Bill Masterton Award – Perseverance

NOMINEES: Ray Emery, Daymond Langkow, Ian Laperriere

Who should/will win – Ray Emery: I like all three players because they’ve come back from injury, but Emery’s career was this close to ending, and only experimental surgery salvaged it. Not only that, he went from playing for Syracuse in the AHL to some postseason action with Anaheim this spring. Now that’s a great story.
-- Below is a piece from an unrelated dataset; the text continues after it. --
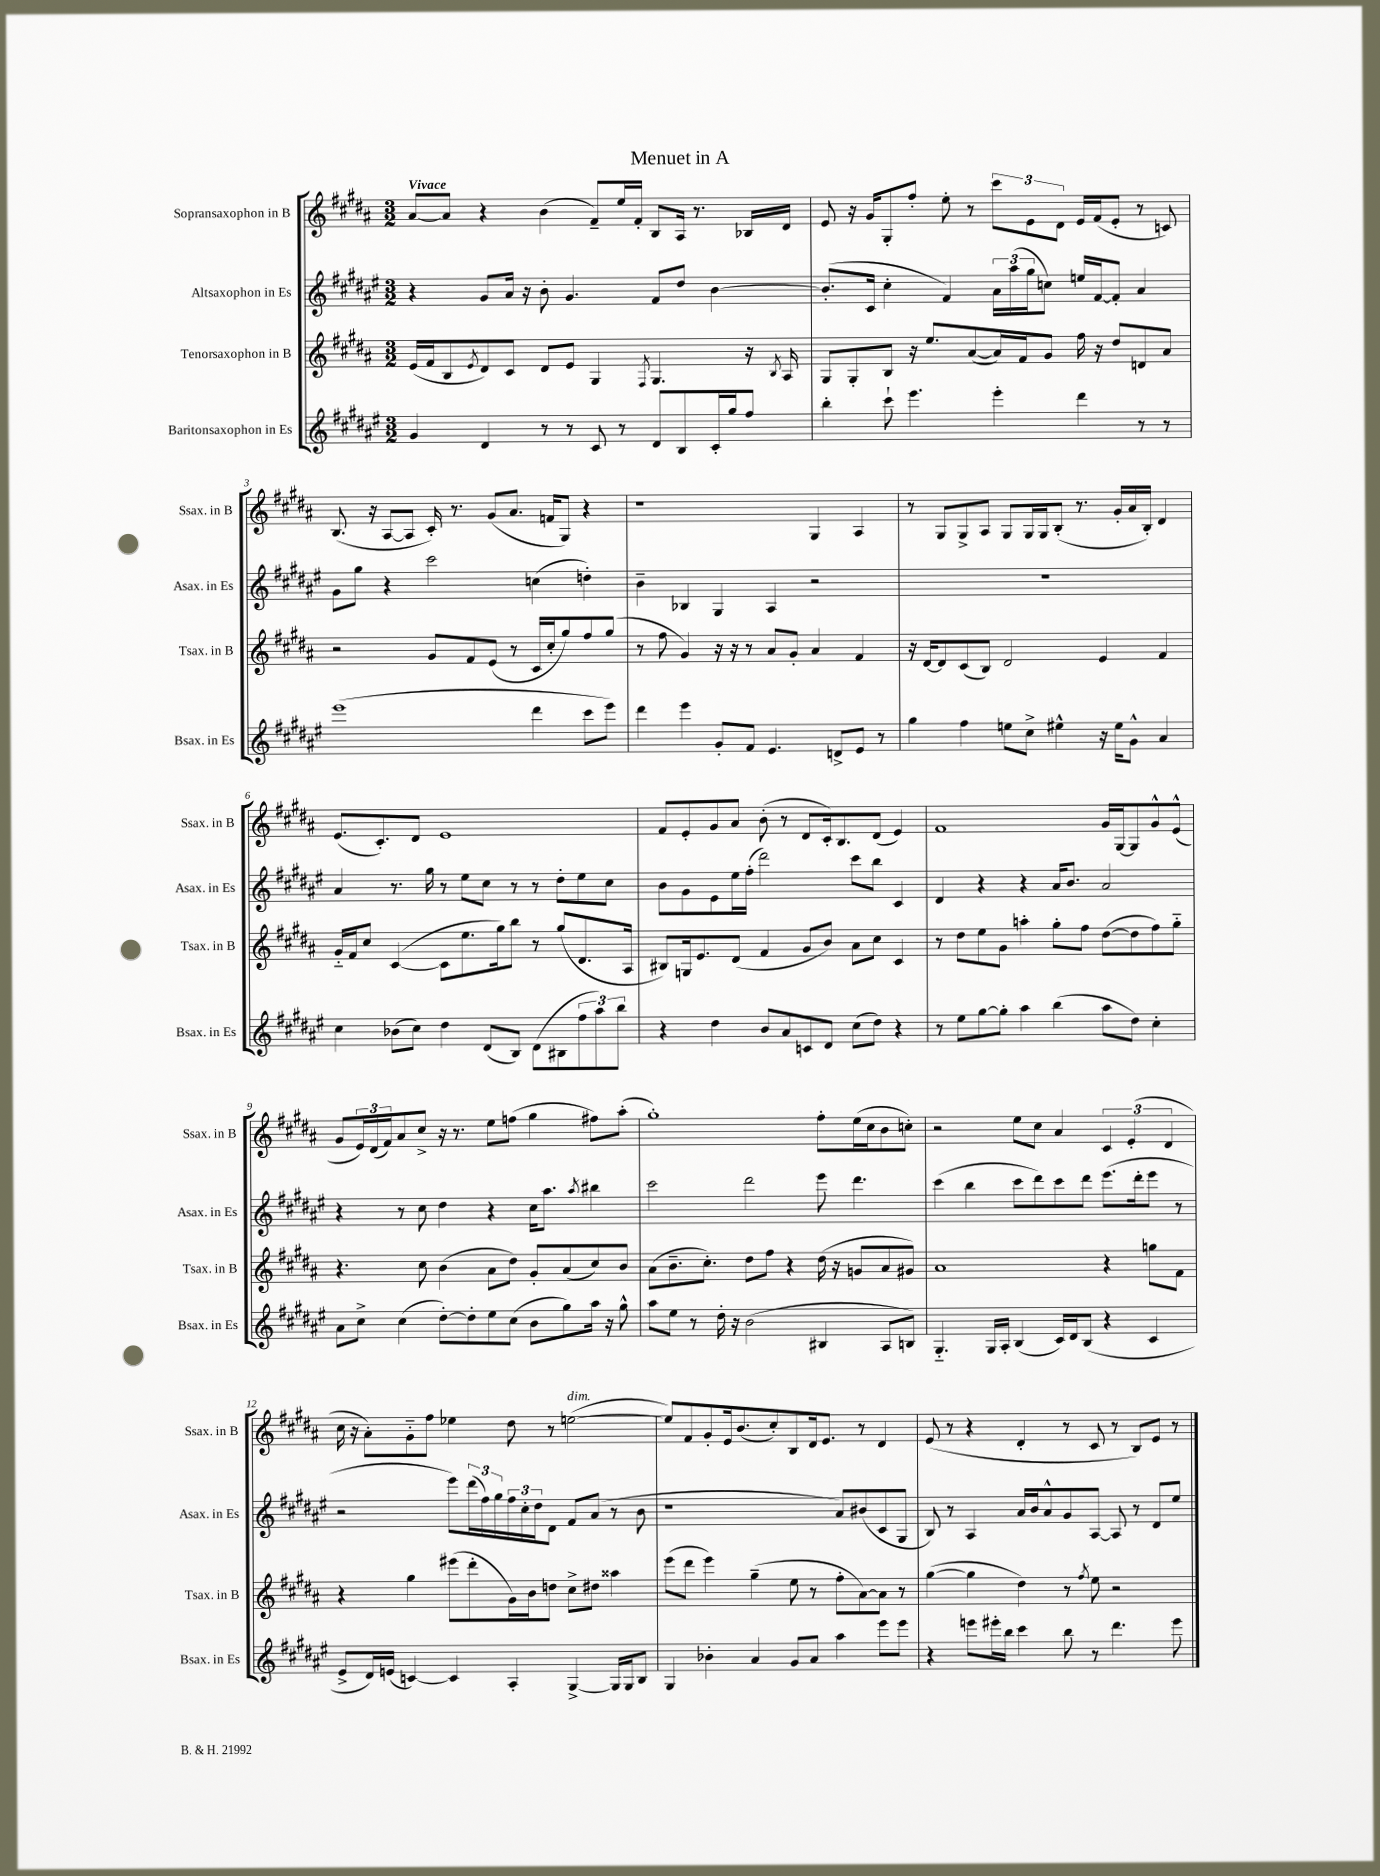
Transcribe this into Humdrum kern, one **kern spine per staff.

Ted Lindsay Award – MVP voted by players

NOMINEES: Corey Perry, Daniel Sedin, Steven Stamkos

Who should/will win – Steven Stamkos: I think most NHL players have grasped that what Steven Stamkos did this season is phenomenal. With all due respect to Perry and Sedin, Stamkos scored 91 points while still being only a kid, and he did it under a new coach. Stamkos took Tampa Bay and carried them on his back many times; his ability to come back after nearly getting his nose blown off in game seven versus Boston is an indication of his integrity and heart.

Bridgestone Messier Leadership Award – Best Leader

Who should/will win – Shane Doan: Doan is the quintessential leader by example; even though his Phoenix team was subject to relocation rumours all season, he kept his team afloat in the locker room and got them to the postseason for the second straight year. A leader is someone who can block out all the negative media attention and continue being a presence on his team, which is exactly what Doan did this season.